From all this it follows that what is important here is to represent the nakedness of intimacy, the purity of the suffering soul, whose environment does not explain by itself the depth of the drama. In Madrid, the Teatro de la Zarzuela hosted in July 1991 a production by the Scottish Opera (1987), with stage direction by Nuria Espert, decorations of Ezio Frigerio and figurines of Franca Squarciapino which emphasized the social context, according to the term of the time, relegating the personal diary of Cio Cio San to the chronicle of a red light district (which the filmmaker Mizogouchi called in his film about such an environment, “of shame”). The production of the Teatro Regio Torino, contracted by the Teatro Real, exacerbates this perspective, adding misery, sordidness, narrowness and vulgarity in a supposed attempt at social criticism. The whole beginning is an overwhelming flood of descriptive images that impoverish and cheapen the figures and their actions; poverty and cheapening that bogs down the story until the end. Thus, the meaning of the work is degraded, it does not manifest itself. The situation of the carnal trade in the East is undoubtedly regrettable, but even sadder that an artistic work is left jeopardized by what is nothing more than a prejudice that does not even deserve the label “ideological.” The forceful final booing to those responsible for the staging shows that the viewer is not satisfied with the report and regrets the absence of the tragedy.

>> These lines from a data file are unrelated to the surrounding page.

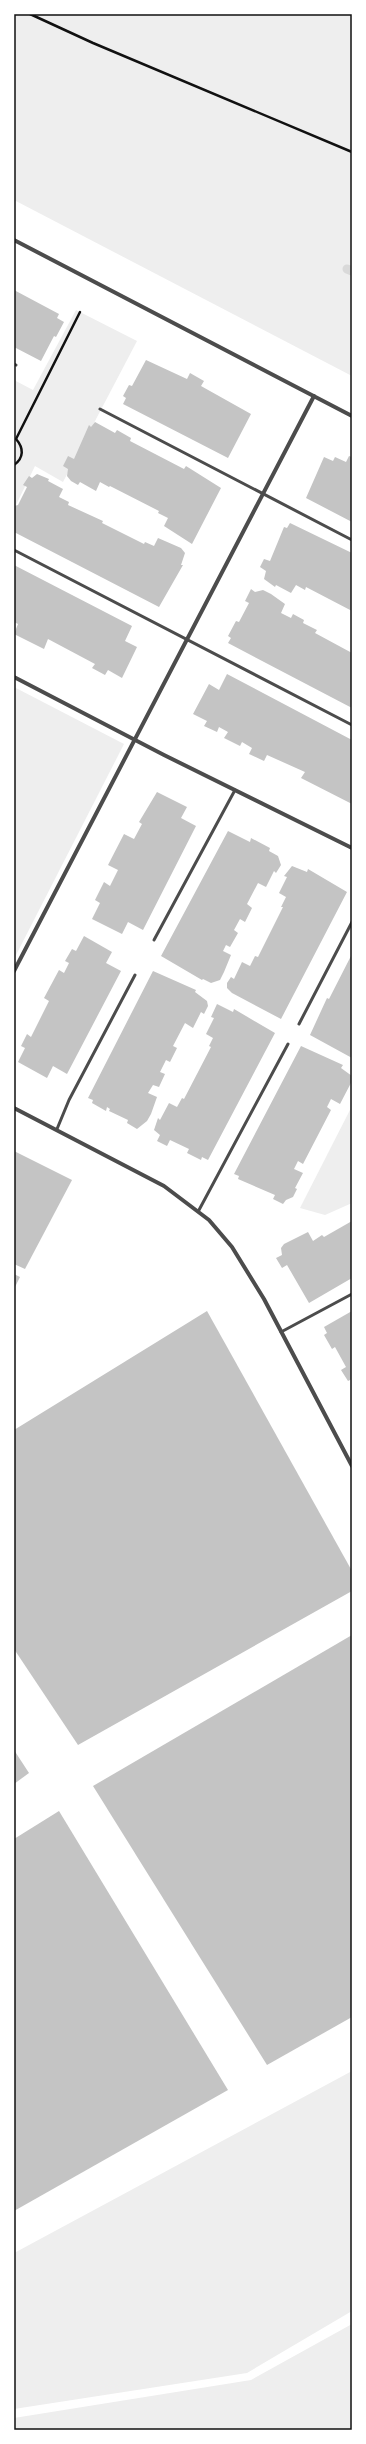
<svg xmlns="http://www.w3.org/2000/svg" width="366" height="2444" viewBox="0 0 366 2444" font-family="'Noto Sans',sans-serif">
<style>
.green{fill:#eee}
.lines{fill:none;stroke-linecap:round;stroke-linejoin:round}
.stream{stroke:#d9d9d9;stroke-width:9}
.building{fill:#c4c4c4}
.path{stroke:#111;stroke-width:2.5}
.service{stroke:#4c4c4c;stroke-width:3}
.minor{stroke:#4c4c4c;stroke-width:4}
.neatline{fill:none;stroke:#111;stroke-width:1.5}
</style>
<rect width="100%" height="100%" fill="#fff"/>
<g class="green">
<polygon points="14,14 352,14 352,376 14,200"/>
<polygon points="76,310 137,341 63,482 35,466 14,509 14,380 33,390"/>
<polygon points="14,687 124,744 14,959"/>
<polygon points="352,1106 352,1203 325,1215 300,1208"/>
<polygon points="352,2071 352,2311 247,2373 14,2409 14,2251 16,2252"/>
<polygon points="352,2324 352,2430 14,2430 14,2418 251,2380"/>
</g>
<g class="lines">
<polyline class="stream" points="347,269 352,271"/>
</g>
<g class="building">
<polygon points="14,290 59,314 57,318 64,322 56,337 54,336 41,361 14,347"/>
<polygon points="146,360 187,379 190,373 204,381 201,386 251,414 228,458 123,404 126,398 123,396 129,385 132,386"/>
<polygon points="95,422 115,433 117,430 131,438 130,441 184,469 186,466 221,488 192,544 164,526 168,518 158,513 159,511 110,486 109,487 100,482 96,491 80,482 78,485 71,481 67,476 68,469 63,466 68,456 74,459 89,425 91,427"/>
<polygon points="349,456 352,457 352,522 306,498 324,457 333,461 335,457 346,462"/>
<polygon points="37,474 49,479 48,481 63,489 59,497 69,502 68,505 103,521 102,523 144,544 145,542 154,546 158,538 181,548 185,553 181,565 183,565 159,607 14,532 14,506 18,505 27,487 23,485 29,476 32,478"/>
<polygon points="290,523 352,553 352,611 306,587 305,590 296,585 291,593 276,585 275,587 264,579 266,571 260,567 264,559 270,561 284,527 287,528"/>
<polygon points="14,565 132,626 125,641 137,647 122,678 108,670 105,675 92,668 95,664 48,639 44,649 14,634 18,624 14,622"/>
<polygon points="251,589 255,592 263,590 271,594 285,604 281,613 291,618 293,614 304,620 303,623 317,630 315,633 352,653 352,708 228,643 231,638 228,636 236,621 239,622 249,603 245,601"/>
<polygon points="227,674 352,740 352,804 301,778 305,772 267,755 264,761 249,754 252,748 242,742 240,746 224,738 228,732 219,727 217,732 204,726 207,721 193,714 209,684 219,690"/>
<polygon points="157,792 187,807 181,818 196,826 143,930 128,922 122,934 92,919 100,903 95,900 104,882 110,886 118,870 108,865 124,834 134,839 142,824 139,822"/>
<polygon points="228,831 250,842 251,838 270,848 269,851 278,856 281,865 276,873 274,871 266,887 258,883 247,904 252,908 245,922 240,919 234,930 238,933 230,947 226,945 223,951 231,955 224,972 220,980 211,983 203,979 202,980 161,956"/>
<polygon points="292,866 307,872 308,869 347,892 281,1019 232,993 227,988 227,983 231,977 234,979 242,962 250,966 255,956 258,957 283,907 281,907 286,897 279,893 287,877 284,876"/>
<polygon points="84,936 112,952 106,963 121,971 67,1074 53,1066 47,1078 18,1062 25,1048 21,1046 27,1034 31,1037 49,1001 44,998 59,970 64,973 69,963 65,961 72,949 76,951"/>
<polygon points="352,954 352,1058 310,1035 327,998 329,999"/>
<polygon points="153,971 196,990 195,992 207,1001 208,1006 204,1014 201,1012 193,1028 185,1023 173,1046 177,1048 170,1062 166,1060 160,1072 165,1074 159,1087 153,1085 148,1093 157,1097 151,1114 147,1121 137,1129 127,1123 128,1120 109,1111 110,1109 107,1107 106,1111 92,1103 93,1100 88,1098"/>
<polygon points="217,1004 233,1012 234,1009 275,1033 208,1160 202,1157 201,1160 187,1153 189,1149 170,1140 167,1146 157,1141 160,1135 154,1130 158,1118 160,1120 169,1103 177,1107 182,1098 184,1099 211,1047 209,1046 213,1038 206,1034 214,1018 211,1017"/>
<polygon points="301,1046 343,1065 341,1068 352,1076 352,1081 340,1104 331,1099 327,1107 331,1110 303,1164 298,1161 294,1169 303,1173 295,1188 297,1189 293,1197 286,1200 283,1204 273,1199 275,1195 238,1179 239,1176 234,1174"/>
<polygon points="14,1151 72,1180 25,1269 14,1264"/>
<polygon points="352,1221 352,1278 309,1303 287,1265 282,1268 276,1258 282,1255 281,1248 284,1244 308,1232 313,1241 322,1235 324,1237"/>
<polygon points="14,1274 20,1277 14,1289"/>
<polygon points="207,1311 352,1571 352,1591 78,1745 14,1649 14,1430"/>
<polygon points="352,1311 352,1379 348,1381 341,1370 346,1367 335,1347 332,1349 324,1335 327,1333 324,1327"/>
<polygon points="352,1635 352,2017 267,2065 93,1786"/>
<polygon points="14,1750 29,1773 14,1784"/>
<polygon points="59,1811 228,2090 14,2211 14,1839"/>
</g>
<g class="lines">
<g class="path">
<polyline points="30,14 93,43 352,152"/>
<polyline points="16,439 80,312"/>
<path d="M14 465C24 458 24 448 16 439"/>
</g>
<g class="service">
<polyline points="14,364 16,365"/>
<polyline points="100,409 352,540"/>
<polyline points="14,550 352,725"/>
<polyline points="154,940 235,790"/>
<polyline points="299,1024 352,922"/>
<polyline points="57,1129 69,1100 135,975"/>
<polyline points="199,1210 288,1044"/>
<polyline points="281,1332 352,1294"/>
</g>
<g class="minor">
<polyline points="14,240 352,416"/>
<polyline points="14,677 164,755 352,848"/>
<polyline points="14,971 314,396"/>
<polyline points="14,1108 164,1186 209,1220 232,1247 264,1299 352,1466"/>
</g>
</g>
<rect width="366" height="2444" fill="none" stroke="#ffffff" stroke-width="30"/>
<rect x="15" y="15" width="336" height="2414" class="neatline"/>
</svg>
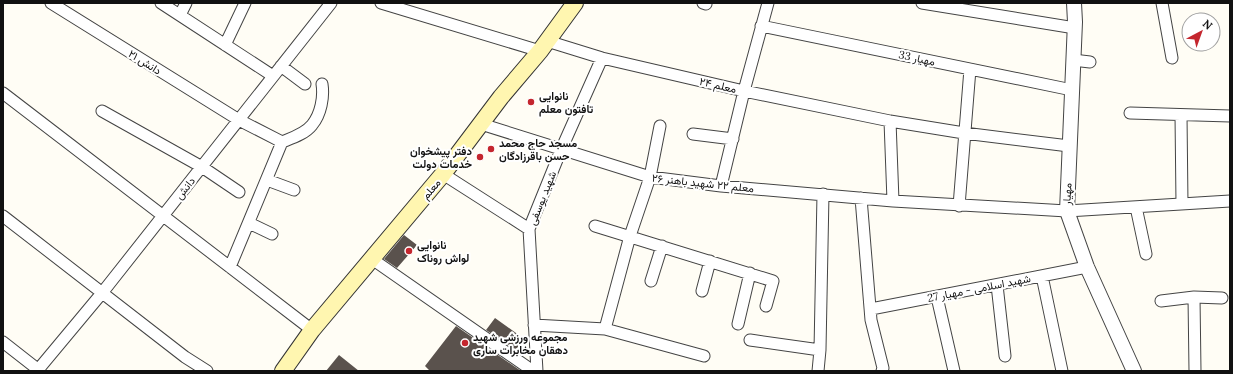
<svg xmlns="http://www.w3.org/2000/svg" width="1233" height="374" font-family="Lora,Vazirmatn,serif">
	<rect width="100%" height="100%" fill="#fffdf5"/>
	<path fill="#5a524d" d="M404 235 417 245 397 268 384 259Z
		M495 318 523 338 516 350 486 330Z
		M456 326 521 371H430L425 366Z
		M339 355 359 371H326Z"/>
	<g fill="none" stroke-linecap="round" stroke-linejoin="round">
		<defs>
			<path id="minor" d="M51 3 239 120 282 142
				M161 3 273 76
				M381 3 540 51
				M703 3 706 4
				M922 3 1075 28
				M1162 3 1172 58
				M180 15 186 3
				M761 26 1072 90
				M547 41 602 58 744 91 890 121 964 133 1069 146
				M225 45 245 3
				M1073 60 1090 62
				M281 66 305 84
				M3 93 312 330
				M102 111 202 167 239 192
				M1130 113 1230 116
				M1181 115 1182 204
				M481 124 650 177 721 186 893 201 890 121
				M693 134 733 139
				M282 142C292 138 305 134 312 125 321 114 324 97 322 84
				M443 174 529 229
				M267 180 294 190
				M721 186 744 91 768 3
				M861 198 871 320 883 368 882 371
				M893 201 1067 211 1230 201
				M959 206 970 69
				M1136 207 1146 254
				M3 216 185 357 207 371
				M249 223 272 234
				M595 226 773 281 766 306
				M372 259 533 371
				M230 267 282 142
				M1042 276 1062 371
				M651 281 662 246
				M997 285 1005 356
				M702 291 710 261
				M937 297 954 371
				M1194 297 1195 371
				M1161 301 1194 297 1222 298
				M871 309 1087 267
				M738 324 750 273
				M534 325 605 329 704 356
				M605 329 630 236 650 177 660 126
				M750 340 820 350
				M3 342 40 371
				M37 371 102 293 331 3
				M537 371 529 229 561 150 602 58
				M818 371 820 350 823 194"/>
			<path id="tertiary" d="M1074 3 1075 22 1067 211 1087 267 1134 371"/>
			<path id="secondary" d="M283 371 312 330 443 174 501 97 540 51 575 3"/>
		</defs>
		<use href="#minor" stroke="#444" stroke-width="13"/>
		<use href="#tertiary" stroke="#444" stroke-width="16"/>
		<use href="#secondary" stroke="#333" stroke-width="18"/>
		<use href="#minor" stroke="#fff" stroke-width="11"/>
		<use href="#tertiary" stroke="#fff" stroke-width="14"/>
		<use href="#secondary" stroke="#fff6b0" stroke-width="16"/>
	</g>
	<g fill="#c4262e" stroke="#fff" stroke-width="1.5">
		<circle cx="531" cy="102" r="4"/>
		<circle cx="491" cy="149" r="4"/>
		<circle cx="480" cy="157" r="4"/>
		<circle cx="409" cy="251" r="4"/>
		<circle cx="465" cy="343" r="4"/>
	</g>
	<g text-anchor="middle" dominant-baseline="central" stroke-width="4" stroke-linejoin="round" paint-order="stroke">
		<g font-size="11" fill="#111" stroke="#fff">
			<text transform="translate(917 58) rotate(12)">مهیار 33</text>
			<text transform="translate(145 62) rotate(32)">دانش ٢١</text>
			<text transform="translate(718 85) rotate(13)">معلم ۲۴</text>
			<text transform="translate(703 183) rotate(6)">معلم ۲۲ شهید باهنر ۲۶</text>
			<text transform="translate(185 188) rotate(-52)">دانش</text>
			<text transform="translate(431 189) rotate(-50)">معلم</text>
			<text transform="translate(1067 194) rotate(-87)">مهیار</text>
			<text transform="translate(542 198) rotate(-68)">شهید یوسفی</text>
			<text transform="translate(979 288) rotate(-11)">شهید اسلامی - مهیار 27</text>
		</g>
		<g font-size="11" font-weight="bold" fill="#111" stroke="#fff" text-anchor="start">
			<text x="539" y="96">نانوایی<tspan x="539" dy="13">تافتون معلم</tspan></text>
			<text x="499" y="143">مسجد حاج محمد<tspan x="499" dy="13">حسن باقرزادگان</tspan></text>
			<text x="472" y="151" text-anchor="end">دفتر پیشخوان<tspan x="472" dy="13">خدمات دولت</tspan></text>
			<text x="417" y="245">نانوایی<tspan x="417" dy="13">لواش روناک</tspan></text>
			<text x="473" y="337">مجموعه ورزشی شهید<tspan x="473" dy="13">دهقان مخابرات ساری</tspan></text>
		</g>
	</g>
	<rect width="1233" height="374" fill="none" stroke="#111111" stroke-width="8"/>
	<g transform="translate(1201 32) rotate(41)"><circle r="19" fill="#ffffff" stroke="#a0a0a0"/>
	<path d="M0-3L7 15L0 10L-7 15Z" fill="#c4262e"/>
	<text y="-6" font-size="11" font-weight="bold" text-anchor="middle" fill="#111111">N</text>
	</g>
</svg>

Puccini’s work tries to survive the Sunday report, but the disaster of the scene inevitably influences both the orchestral direction and the work of the performers. Saioa Hernandez (Butterfly) and Silvia Beltrami (Suzuki), With little help in costume and acting direction, with creditable performances they reminded the public of what they had come to see. Mathew Polenzani, unfriendly and brutal like a Pinkerton surrounded by prostitutes while waiting for his girlfriend, fails to make his final fake repentance believable. Lucas Meachem is an often inaudible Sharpless. Mikeldi Atxanlandaso He is a good singer and a great actor; the Goro that has been imposed on him is unnecessarily a hooligan. The baton of Luca Luisotti she seemed infected by the aggressive boredom that fell from the stage; the orchestra is capable of nuances and intensities that in this case did not quite emerge, smothered by a sleepy languor. That the public did not receive, or did not want to see, determined, with all reason, to recover one of his most lovingly treasured works. The program celebrated other performances with legendary performers who this time have not been, if not resurrected, or even evoked.

Three other casts will take turns in the following performances, with the inevitable differences in suitability and success in each case, although everyone will do more or less the same thing that has had to be endured opening night.

An end of the season something disconcerting, symptom of how he lives, and how opera is lived today.